Hobgoblins, Hobhoulards & Hob-thrusts: Happy Halloween Words

October 18, 2013 by Eliza Wood in Blog, Trending with 0 Comments

Taken from D.L. Ashliman’s Things that Go Bump In The Night.. Read more →

What is Jewish Halloween?

One of my recent blogs discussed the Christian celebration of Halloween and certain Christian resistance to the idea. After rereading the piece, I decided it would only be the right thing to do for all our Jewish readers to write a few lines about the Jewish celebration of Halloween and certain Jewish resistance to the event as well. Read more →

Violence Has No Timeline

OLYMPUS DIGITAL CAMERA/ By Cheryl Petersen

Violence is a social issue that has niggled the human race for millenniums. Although sometimes deemed a necessary evil, violence still accrues a lot of heartache and confusion. Because of last December’s shooting in a Connecticut Elementary school—killing 26 people, of which 20 were children—President Obama recently proposed a plan to close background check loopholes to keep guns out of dangerous hands, to ban military-style assault weapons and high-capacity magazines, to make schools safer, and to increase access to mental health services. Hopefully the plan will limit violence. It’s now only a matter of time? Or is it?

It will take time to hammer out regulations that don’t infringe on the Second Amendment guaranteeing citizens the right “to keep and bear arms.” It will take time to decipher exactly what kind of regulations can keep guns out of dangerous hands. Awkwardly, the proposed plan also comes on the heels of a recent legislative debacle. It’s been less than a year since the futile Combined Ballistics Identification System (CoBis) was reversed—a program that wasted 44 million dollars and didn’t help solve one crime in 10 years.

Most of us are pretty savvy to the fact that violence is prevalent in the world. A growing number of the killings, tortures, rapes, and spouse and child abuse make headlines, probably because of the growing globalized communication. But, even back in the day violence made its way into the annuals of humanity. Records of violence fatten the Bible.

Bible readers also discover though, records of violence thwarted. We read in Genesis the story of Joseph and his brothers. Joseph was favored by his father and this angered the brothers. They’d stew about ridding their lives of Joseph. Then one day, while away from the house, the brothers surrendered to the angry thinking and were provoked to kill Joseph. But the eldest brother, Reuben said, “Shed no blood. Throw him into this pit that is in the wilderness, but lay no hand on him.” (Genesis 37:22, The Pacific Bible)

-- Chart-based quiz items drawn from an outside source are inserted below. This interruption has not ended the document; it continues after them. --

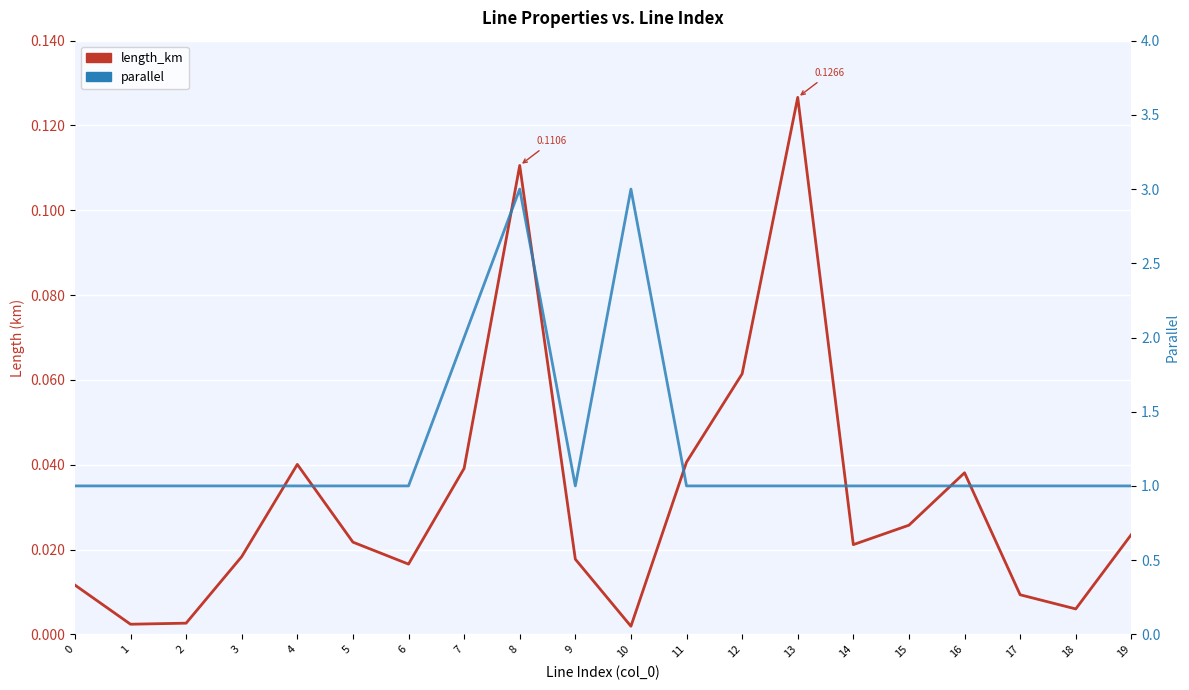

Is this an area chart (filled region under the line)?

No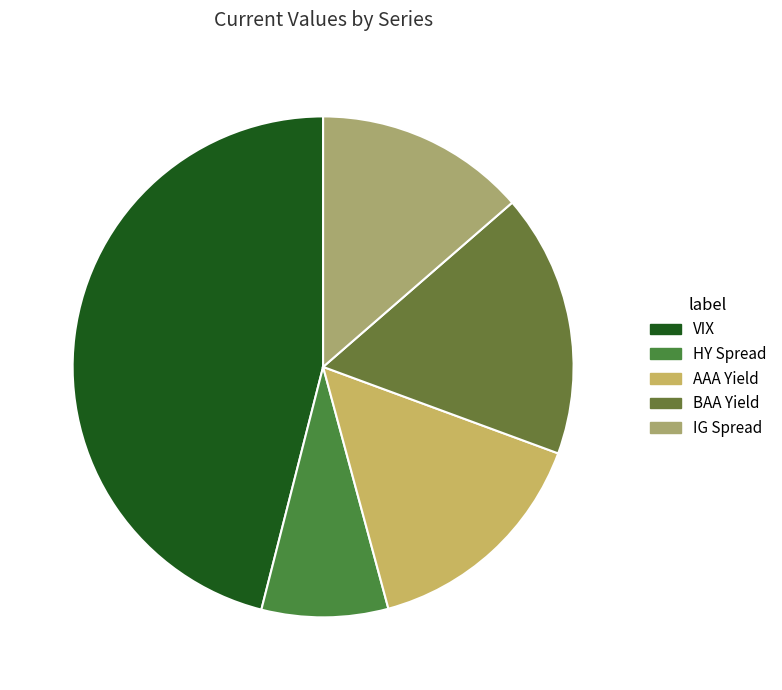

What is the ratio of the value at AAA Yield to the value at IG Spread?

1.1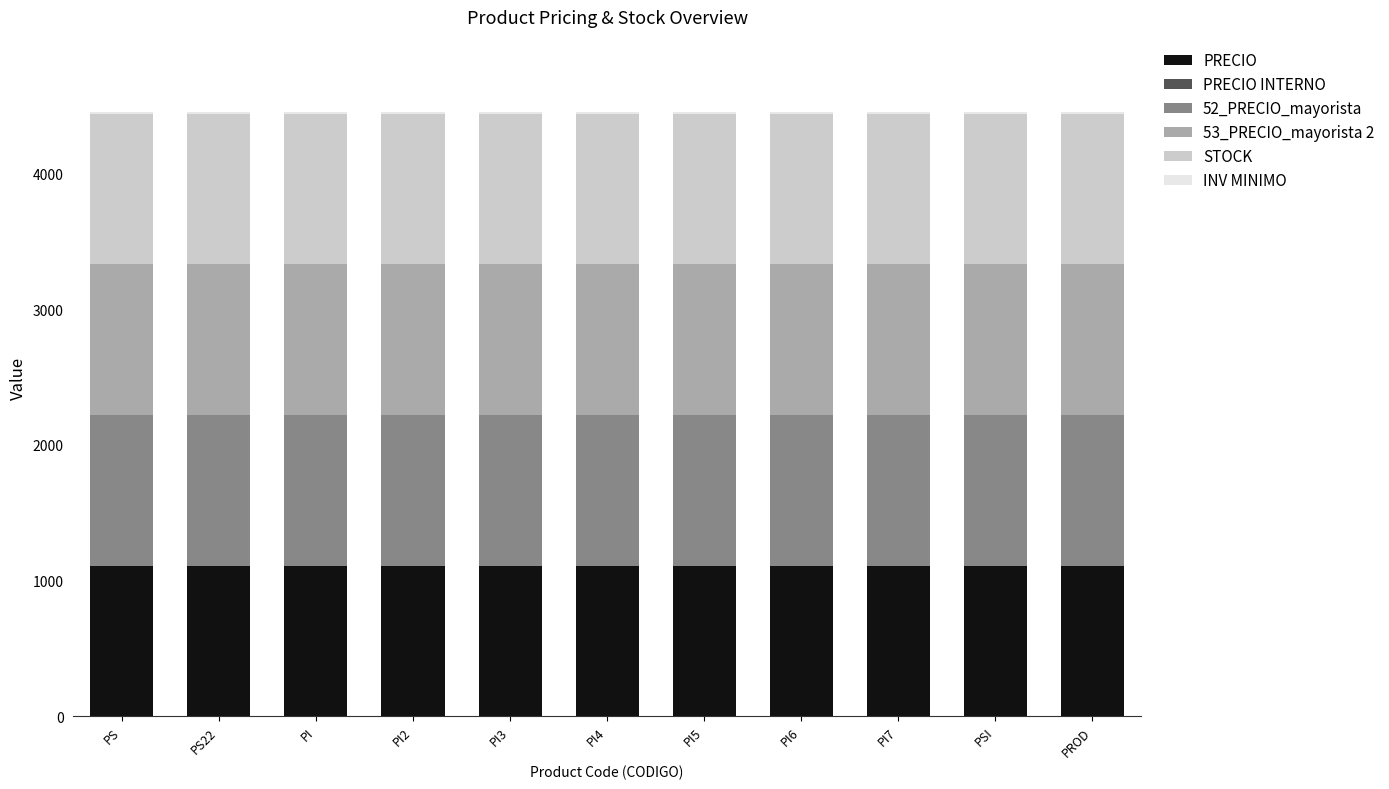

What is the total value across all series at PI7?

4454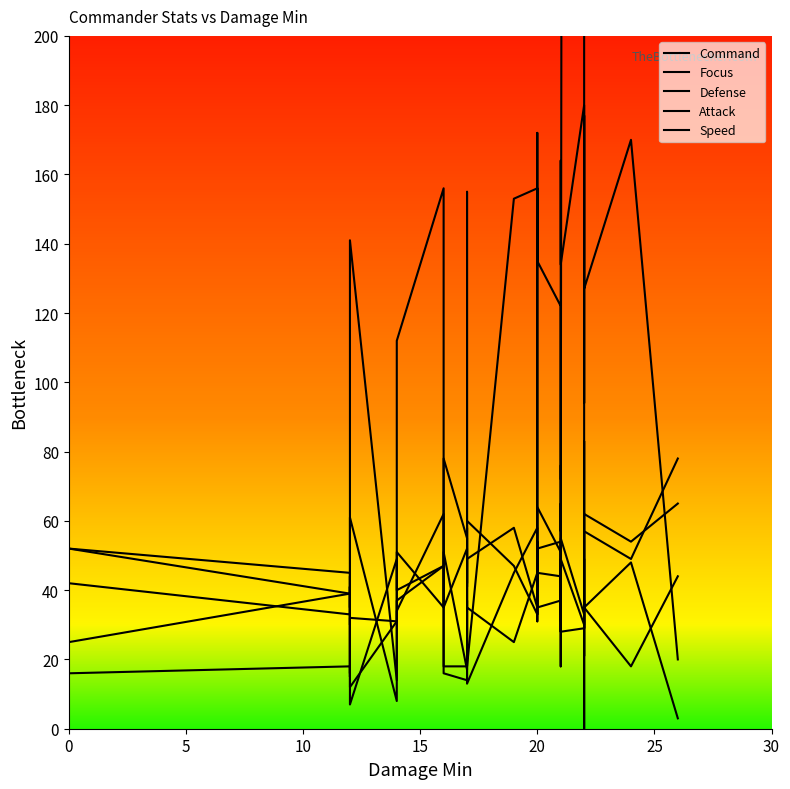

True or false: Speed and Focus cross at least once.

True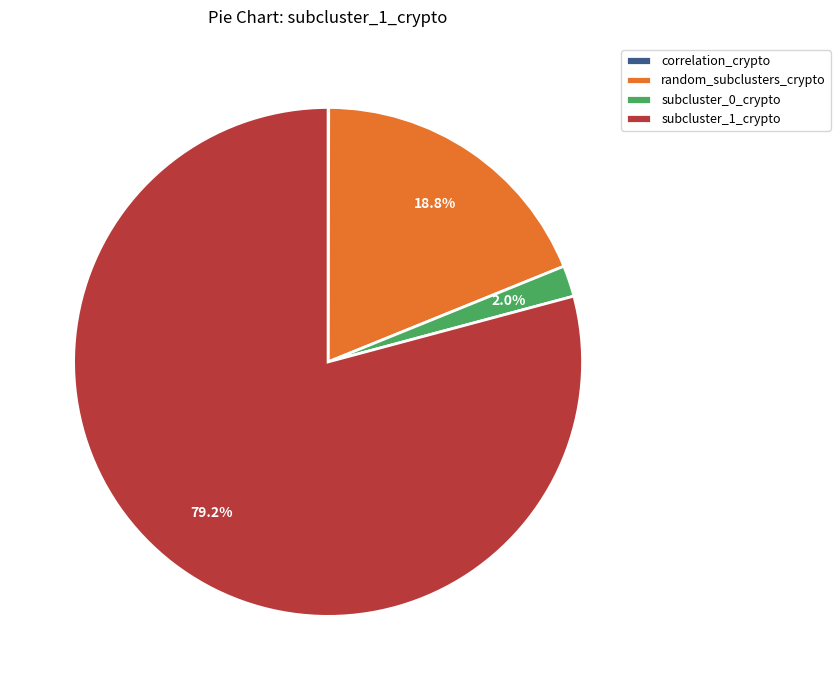

Between subcluster_1_crypto and random_subclusters_crypto, which is larger?

subcluster_1_crypto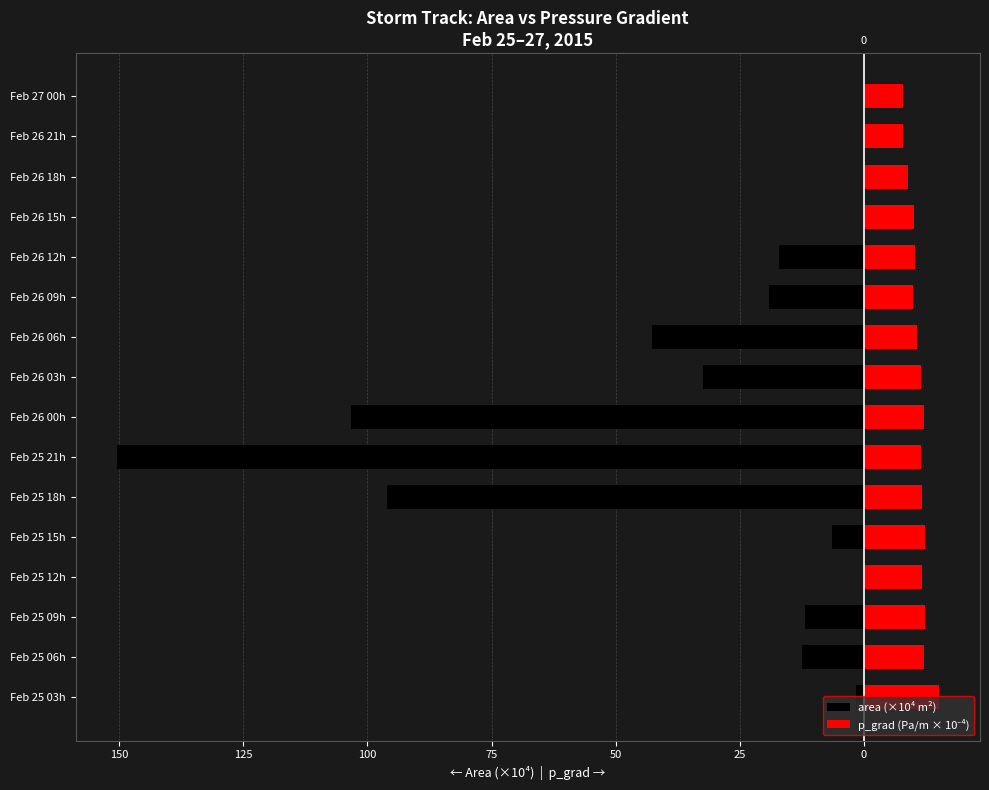

What is the lowest value of the p_grad (Pa/m × 10⁻⁴) series?

7.8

Reuben’s courage and distraction foiled the violence—not that throwing someone in a pit is all that courteous—offering proof that human beings have the ability to avert and diminish violence anytime. We don’t have to wait for new or more rules and regulations to experience a less violent outcome or safety. The time is now because the timeline of life is circular.

We read in 21st Century Science and Health, a book embracing the circular timeline, “Men and women of all environments and cultures are still under the control of terrorists and bullies, ignorant how to obtain their freedom. However, the rights of humanity are being vindicated as people fight for equal rights and remove dictators from office. Moreover, this is prophetic of further steps coming toward the banishment of world-wide oppression, found on higher planes of existence and under more subtle and depraving forms.” The fight is not for a particular legislative plan or regulations but for the mental qualities that promotes peace and stems violence.

Leaders, healers, and common everyday people are validating the truth that the mental qualities of courage, wisdom, and forgiveness effectively banish violence. Humanity is not destined to be under the control of violent thoughts and behavior. The time is now, not to rely on rules and regulations, but to step forward with a courageous love and truth.

Cheryl Petersen is a freelance writer who lives in upstate New York. With her husband, she fostered children for 15 years. Cheryl contributed an article to The Foster Parenting Toolbox and is author of 21st Century Science and Health with Key to the Scriptures and Marriage: Sink or Swim.